I am trying to download a table that contains text and links. I can successfully download the table with the link text "Pass". However, instead of the text, I would like to capture the actual href URL.
library(dplyr)
library(rvest)
library(XML)
library(httr)
library(stringr)
link <- "http://www.qimedical.com/resources/method-suitability/"
qi_webpage <- read_html(link)
qi_table <- html_nodes(qi_webpage, 'table')
qi <- html_table(qi_table, header = TRUE)[[1]]
qi <- qi[,-1]
上面给出了一个不错的数据框.但是,当我希望将链接与之关联时,最后一列仅包含文本"Pass".我试图使用以下内容添加链接,但它们与正确的链接不符 行:
Above gives a nice dataframe. However the last column only contains the text "Pass" when I would like to have the link associated with it. I have tried to use the following to add the links, but they do not correspond to the correct row:
qi_get <- GET("http://www.qimedical.com/resources/method-suitability/")

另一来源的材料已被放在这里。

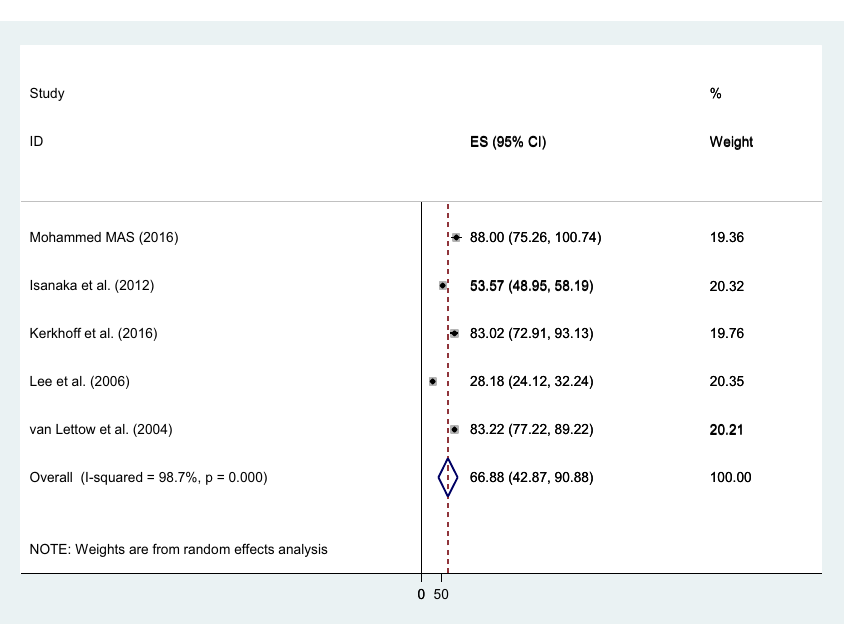
Figure 4. The pooled prevalence of anemia among male TB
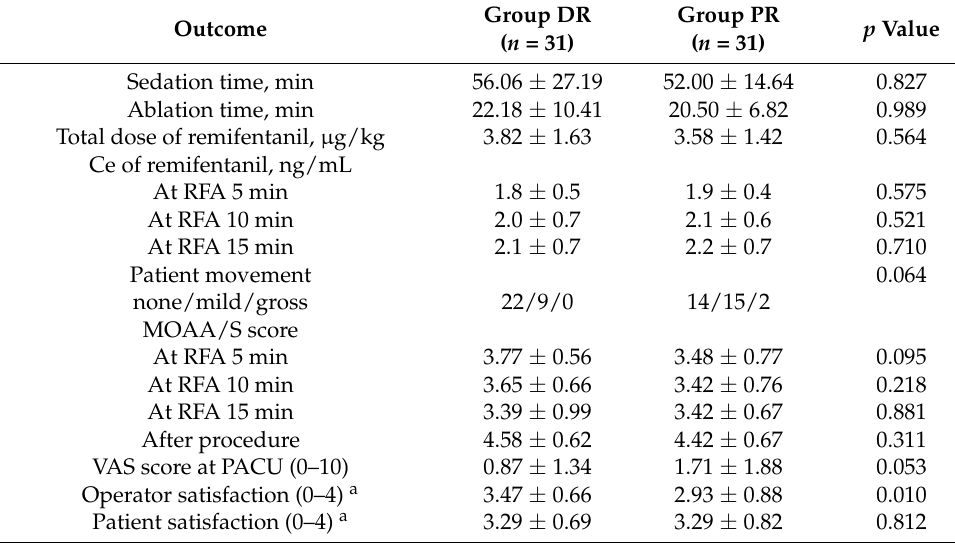
Table 2. Sedation and RFA related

qi_html <- htmlParse(content(qi_get, as="text"))
qi.urls <- xpathSApply(qi_html, "//*/td[7]/a", xmlAttrs, "href")
qi.urls <- qi.urls[1,]
qi <- mutate(qi, "MSTLink" = (ifelse(qi$`Study Protocol(click to download certification)` == "Pass", (t(qi.urls)), "")))
我对html,css等一无所知,所以我不确定要正确完成此操作我缺少什么.
I know little about html, css, etc, so I am not sure what I am missing to accomplish this properly.
谢谢!
推荐答案
您正在表单元td
中查找a
元素.然后,您需要href
属性的值.因此,这是一种方法,它将返回带有PDF下载的所有URL的向量:
You're looking for a
elements inside of table cells, td
. Then you want the value of the href
attribute. So here's one way, which will return a vector with all the URLs for the PDF downloads:
qi_webpage %>%
html_nodes(xpath = "//td/a") %>%
html_attr("href")
这篇关于在R中刮取html表及其href链接的文章就介绍到这了,希望我们推荐的答案对大家有所帮助,也希望大家多多支持IT屋!